The paper identifies intriguing learning dynamics beyond steady-state phenomena, highlighting transient phases where neurons rapidly switch between Hebbian and anti-Hebbian roles. Initial training often sees a surge in Hebbian-aligned updates, with steady-state training oscillations demonstrating a balance crucial for model stabilization and consistency.

Figure 3: Distinct initial jump in Hebbian alignment during training with low learning rates observed; effect size varies with initial conditions.

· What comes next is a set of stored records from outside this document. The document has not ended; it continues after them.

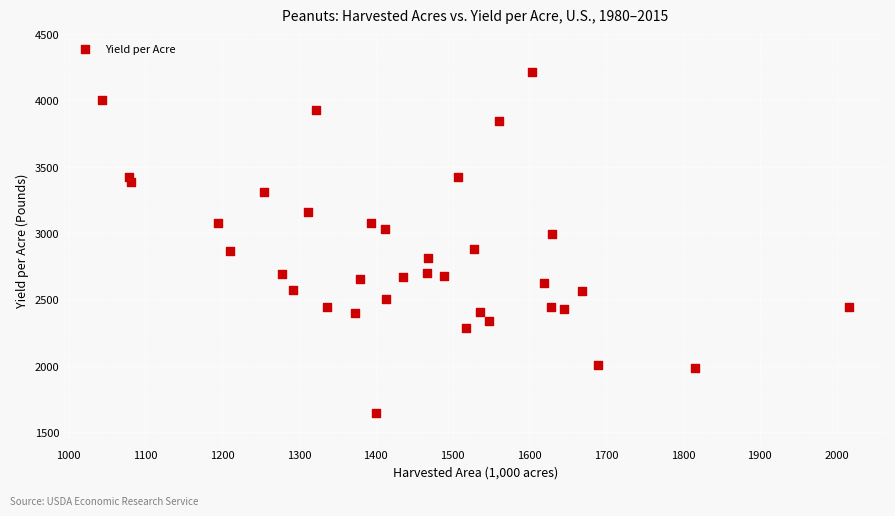

What is the range of Y values (max minus min)?

2565.6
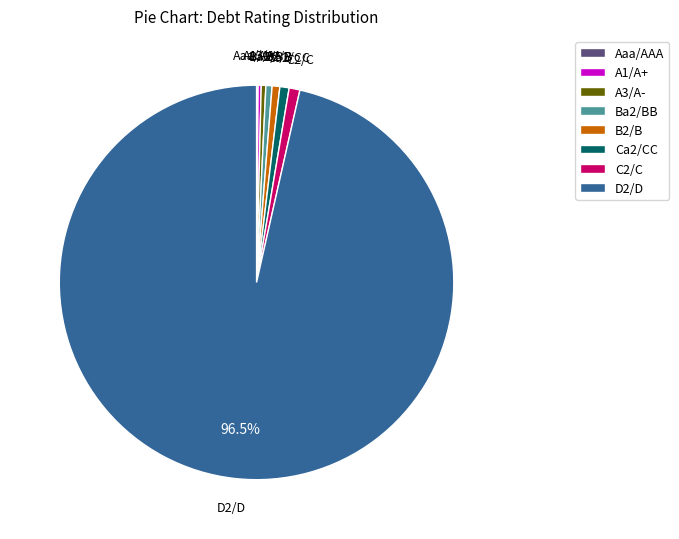

Do D2/D and C2/C together represent more than half of the pie?

Yes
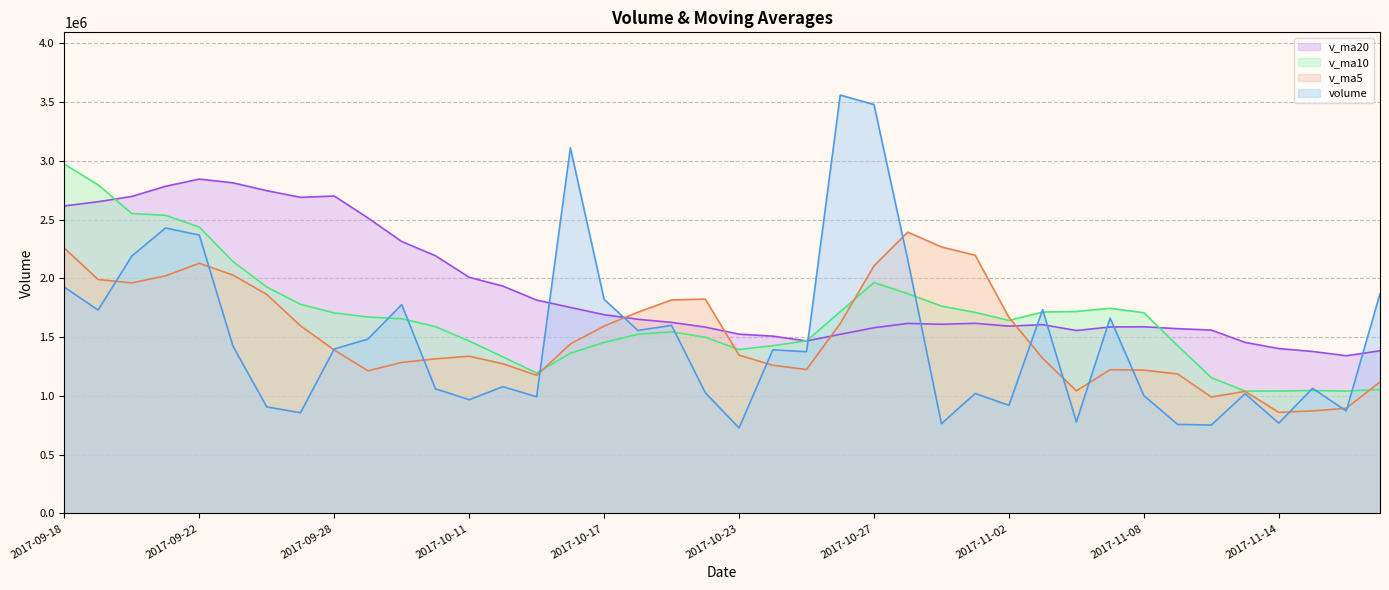

What is the maximum value for v_ma5?

2392521.7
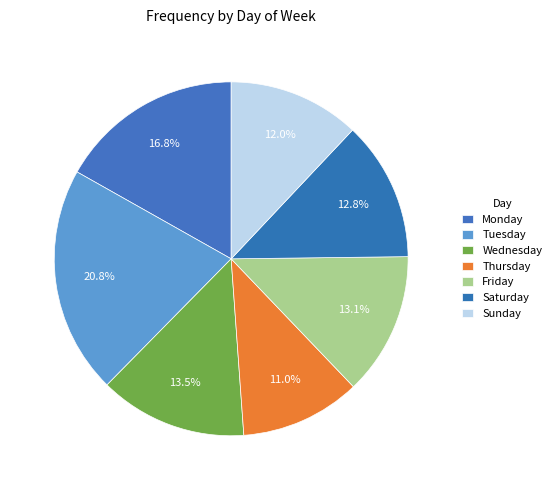

Between Saturday and Friday, which is larger?

Friday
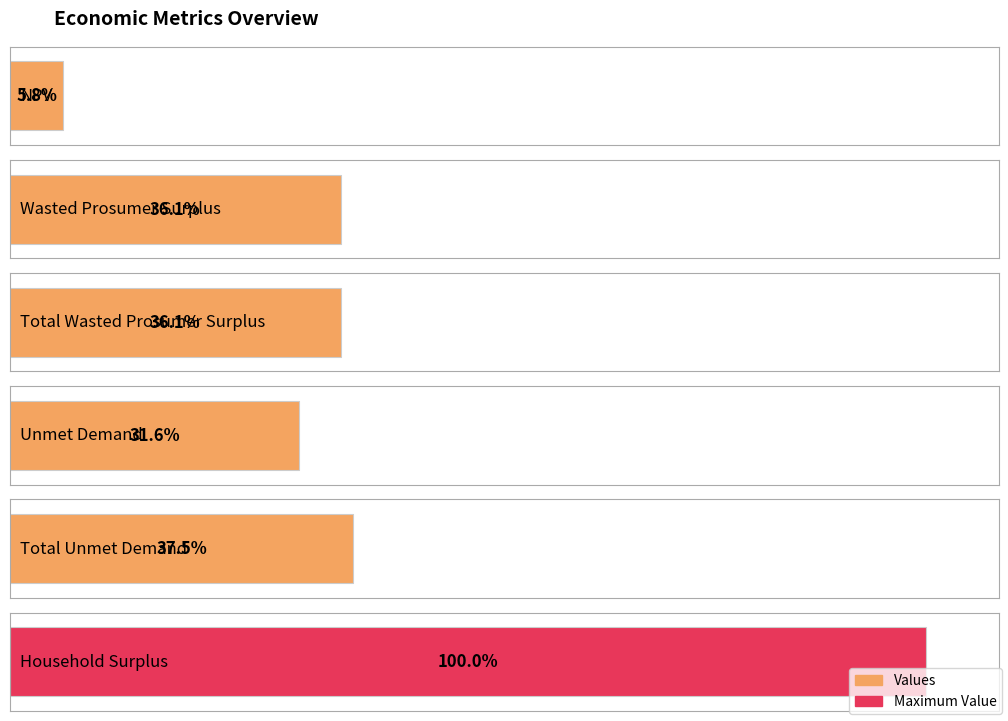

Is it true that the value at Total Wasted Prosumer Surplus is 41901645.4?

False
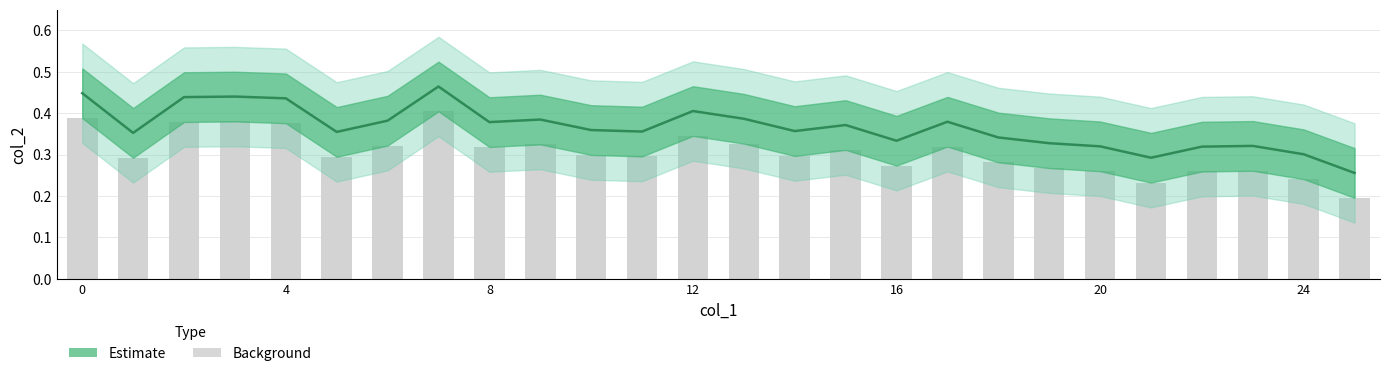

At which category does the chart reach its peak across all series?

7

During these phases, the alignment can switch depending on weight initialization, decay parameters, and training configurations. These observations open discussions on interpreting neuro-physiological data where similar transient dynamics may reflect complex underlying optimization rather than strict local learning rules.

Discussion

The implications of these findings are multifold—suggesting Hebbian and anti-Hebbian dynamics as emergent properties of optimization processes guided by regularization and noise. This work challenges the traditional view separating Hebbian updates from SGD, proposing that observed neuro-physiological plasticity patterns might inherently arise from global optimization principles rather than localized rules alone.

The results foster practical machine learning methodologies by monitoring alignment trends for regularization tuning. Additionally, they advocate for reevaluating experimental evidence in neuroscience, encouraging exploration of heterosynaptic circuits as integral components in memory and learning beside Hebbian plasticity. Future research could explore larger models and deeper network layers to refine understanding of transient dynamics, potentially revealing further insights into complex learning processes mirroring biological systems.

Concluding, this investigation provides a theoretical framework and empirical validation that bridges a gap between artificial and biological learning by illustrating emergent Hebbian-like behavior in deep learning architectures training under regularization and noise.